Someone asked about what comes into the JURN index, when a title is indexed but only offers a limited amount of free full-text or “free-sample” articles. Does the rest of the online material (link-less tables-of-contents, abstracts with no full-text links etc) from the journal also enter JURN? The answer is: no, not usually. It’s usually possible to filter at the URL level so that only the free content enters JURN. For example, by only indexing URLS such as:

http://www.journal.com/journal/sample/*.pdf

http://www.journal.edu/journalABC/documents/*.pdf

A real-world example is:

http://www.egyptpro.sci.waseda.ac.jp/pdf*/*/*.pdf

Where “*” is the Google CSE wildcard. Of course if some dimwit IT techie then decides to juggle the directory structure, it will erase the journal from JURN. But that’s a risk any directory or search-engine takes.

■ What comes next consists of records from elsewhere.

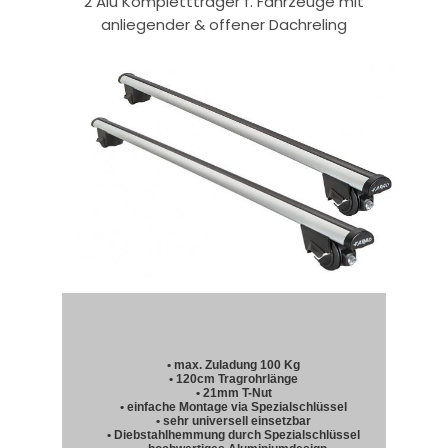
2 Alu Komplettträger f. Fahrzeuge mit
anliegender & offener Dachreling
• max. Zuladung 100 Kg
• 120cm Tragrohrlänge
• 21mm T-Nut
• einfache Montage via Spezialschlüssel
• sehr universell einsetzbar
• Diebstahlhemmung durch Spezialschlüssel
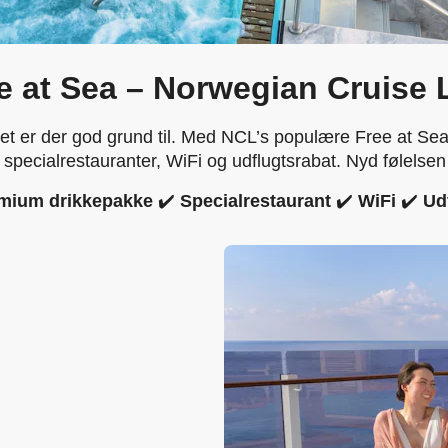
e at Sea – Norwegian Cruise 
et er der god grund til. Med NCL’s populære Free at Se
ecialrestauranter, WiFi og udflugtsrabat. Nyd følelsen af 
mium drikkepakke
✔️
Specialrestaurant
✔️
WiFi
✔️
Ud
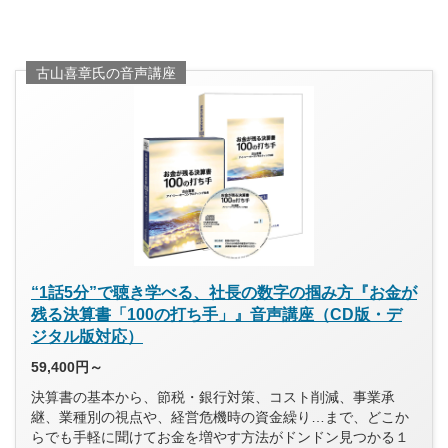
古山喜章氏の音声講座
“1話5分”で聴き学べる、社長の数字の掴み方『お金が
残る決算書「100の打ち手」』音声講座（CD版・デ
ジタル版対応）
59,400円～
決算書の基本から、節税・銀行対策、コスト削減、事業承
継、業種別の視点や、経営危機時の資金繰り…まで、どこか
らでも手軽に聞けてお金を増やす方法がドンドン見つかる１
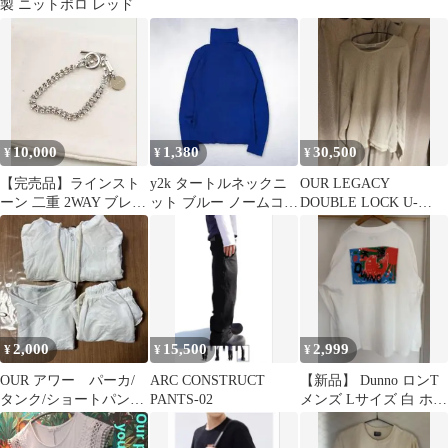
製 ニットポロ レッド
10,000
1,380
30,500
¥
¥
¥
【完売品】ラインスト
y2k タートルネックニ
OUR LEGACY
ーン 二重 2WAY ブレス
ット ブルー ノームコア
DOUBLE LOCK U-
レット ネックレス
シティ オフィスカジュ
NECK 50
アル
2,000
15,500
2,999
¥
¥
¥
OUR アワー パーカ/
ARC CONSTRUCT
【新品】 Dunno ロンT
タンク/ショートパン
PANTS-02
メンズ Lサイズ 白 ホワ
ツ キッズ3点セット
イト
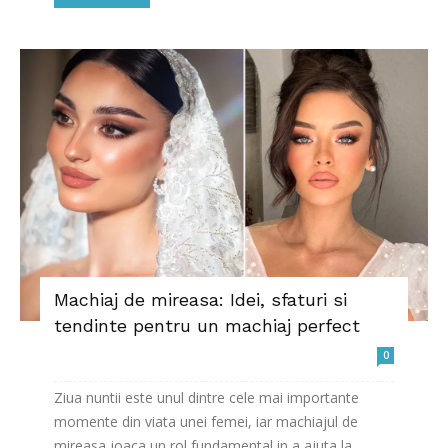
Machiaj de mireasa: Idei, sfaturi si
tendinte pentru un machiaj perfect
0
Ziua nuntii este unul dintre cele mai importante
momente din viata unei femei, iar machiajul de
mireasa joaca un rol fundamental in a ajuta la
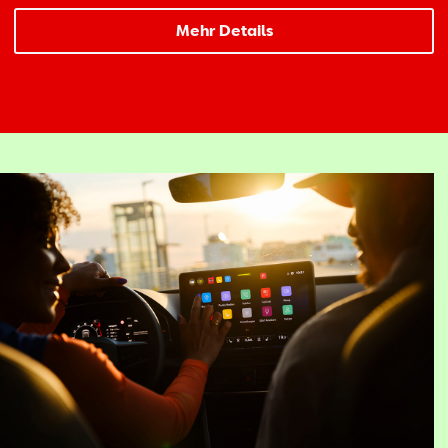
Mehr Details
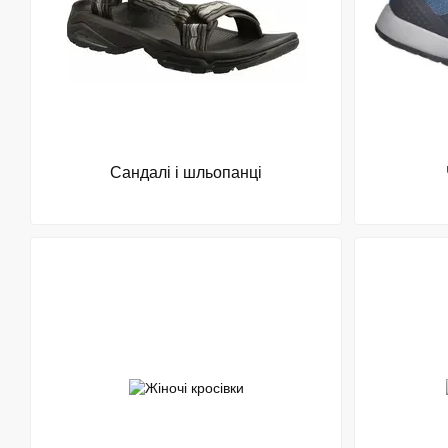
Сандалі і шльопанці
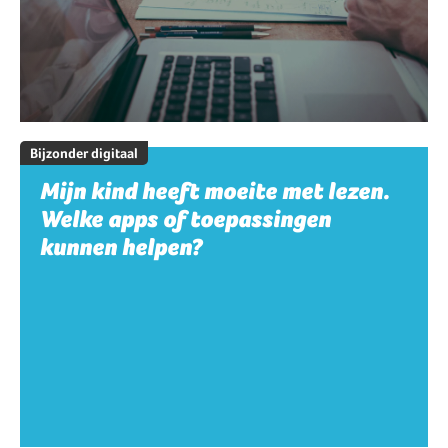
Bijzonder digitaal
Mijn kind heeft moeite met lezen.
Welke apps of toepassingen
kunnen helpen?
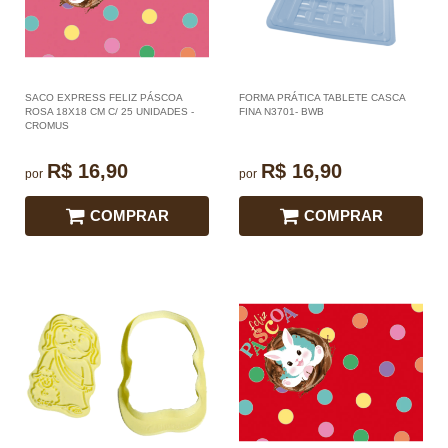
SACO EXPRESS FELIZ PÁSCOA
FORMA PRÁTICA TABLETE CASCA
ROSA 18X18 CM C/ 25 UNIDADES -
FINA N3701- BWB
CROMUS
R$ 16,90
R$ 16,90
por
por
COMPRAR
COMPRAR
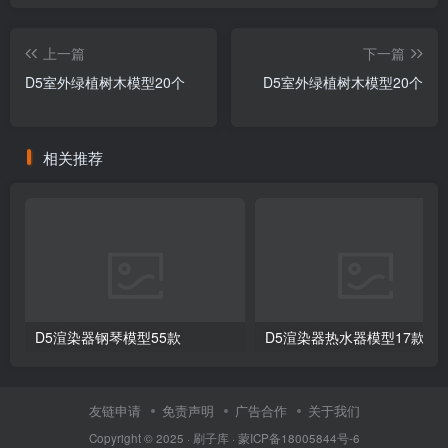
上一篇
下一篇
D5室外绿植树木模型20个
D5室外绿植树木模型20个
相关推荐
D5渲染器钢琴模型55款
D5渲染器热水器模型17款
友链申请
免责声明
广告合作
关于我们
Copyright © 2025 ·
刷子库 · 蒙ICP备18005844号-6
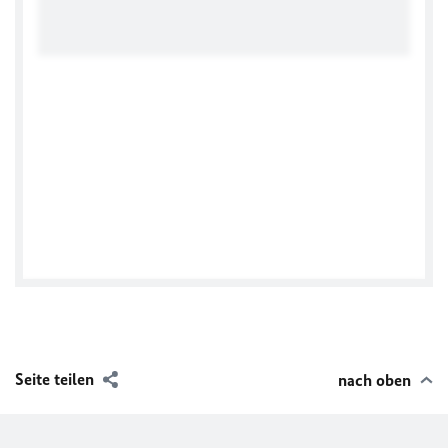
Seite teilen
nach oben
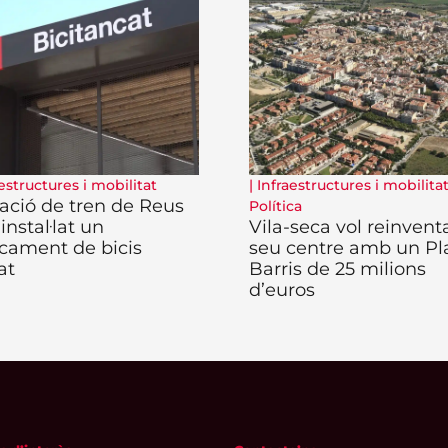
estructures i mobilitat
|
Infraestructures i mobilita
tació de tren de Reus
Política
 instal·lat un
Vila-seca vol reinventa
cament de bicis
seu centre amb un Pl
at
Barris de 25 milions
d’euros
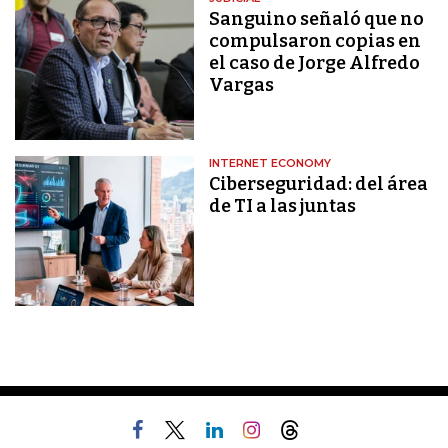
Sanguino señaló que no
compulsaron copias en
el caso de Jorge Alfredo
Vargas
INTERNET ECONOMY
Ciberseguridad: del área
de TI a las juntas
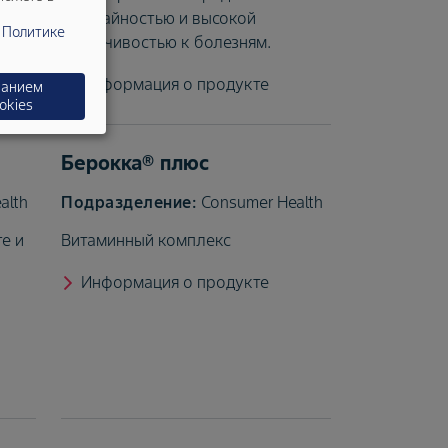
урожайностью и высокой
в
Политике
устойчивостью к болезням.
Информация о продукте
ванием
okies
Берокка® плюс
alth
Consumer Health
е и
Витаминный комплекс
Информация о продукте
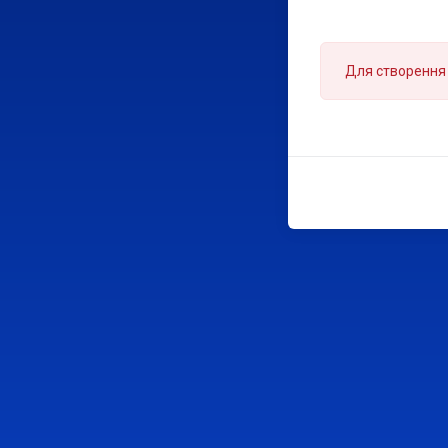
Для створення 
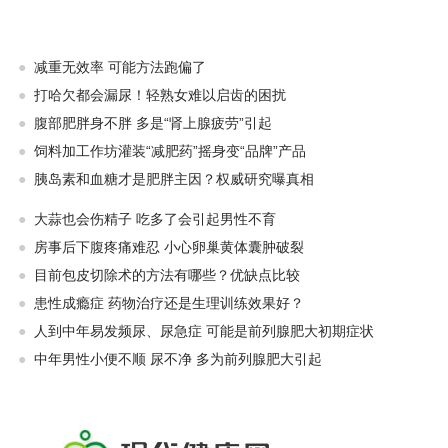
●
减重无效率 可能方法跑偏了
●
打哈欠都会漏尿！轻熟女难以启齿的困扰
●
腹部肥胖身不胖 多是“肾上腺疲劳”引起
●
饲料加工作坊灌装“减肥药”摇身变“品牌”产品
●
胰岛素和血糖才是肥胖主因？权威研究曝真相
●
大蒜也会伤精子 吃多了会引起男性不育
●
房事后下腹疼痛难忍 小心卵巢黄体囊肿破裂
●
目前包皮切除术的方法有哪些？优缺点比较
●
患性成瘾症 药物治疗还是生理训练效果好？
●
人到中年易发频尿、尿急症 可能是前列腺肥大初期症状
●
中年男性小便不顺 尿不净 多为前列腺肥大引起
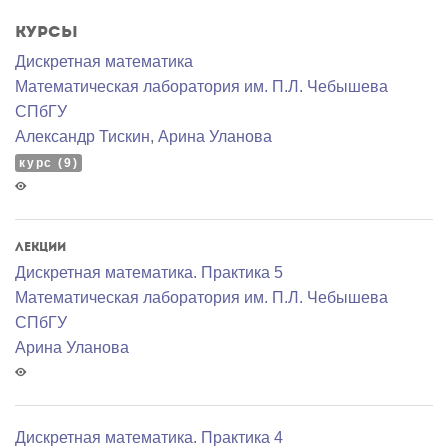
Курсы
Дискретная математика
Математичеcкая лаборатория им. П.Л. Чебышева
СПбГУ
Александр Тискин
,
Арина Уланова
курс (9)
Лекции
Дискретная математика. Практика 5
Математичеcкая лаборатория им. П.Л. Чебышева
СПбГУ
Арина Уланова
Дискретная математика. Практика 4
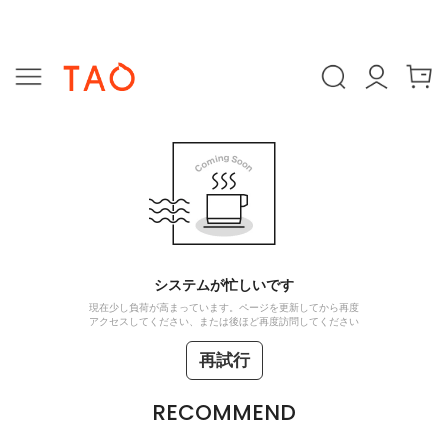
システムが忙しいです
現在少し負荷が高まっています。ページを更新してから再度
アクセスしてください、または後ほど再度訪問してください
再試行
RECOMMEND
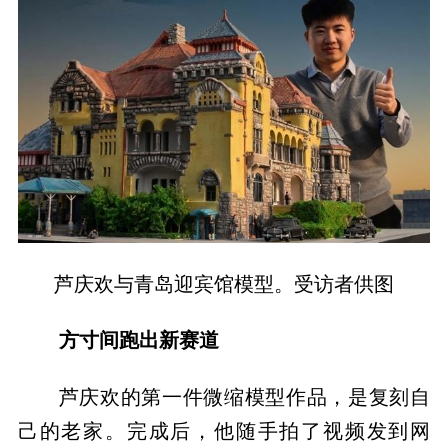
芦庆欢与青岛迎宾馆模型。受访者供图
方寸间跑出新赛道
芦庆欢的第一件微缩模型作品，是复刻自
己的老家。完成后，他随手拍了视频发到网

Sometimes a few PDFs to do with society or journal administration matters can be called into search along with the articles, if all the PDFs sit indiscriminately in a single URL path. A search for:

site:http://www.scholarly-society-journal.info/ filetype:pdf

… will usually show if there are too many of these. Google tends to bunch that sort of material at the top of site: search results. Usually there are only a dozen or so.

It’s different with the few ejournals that cheekily use standard ‘open access’ publishing software, but which actually keep recent articles locked away behind a one-year or even three-year rolling paywall. The software is not intelligent enough to place paywall article abstract pages on a different and distinctive URL path, and then to automatically transfer&bounce these when the article becomes free. But by indexing only the .pdf path in such cases, that will usually call only fulltext articles into JURN.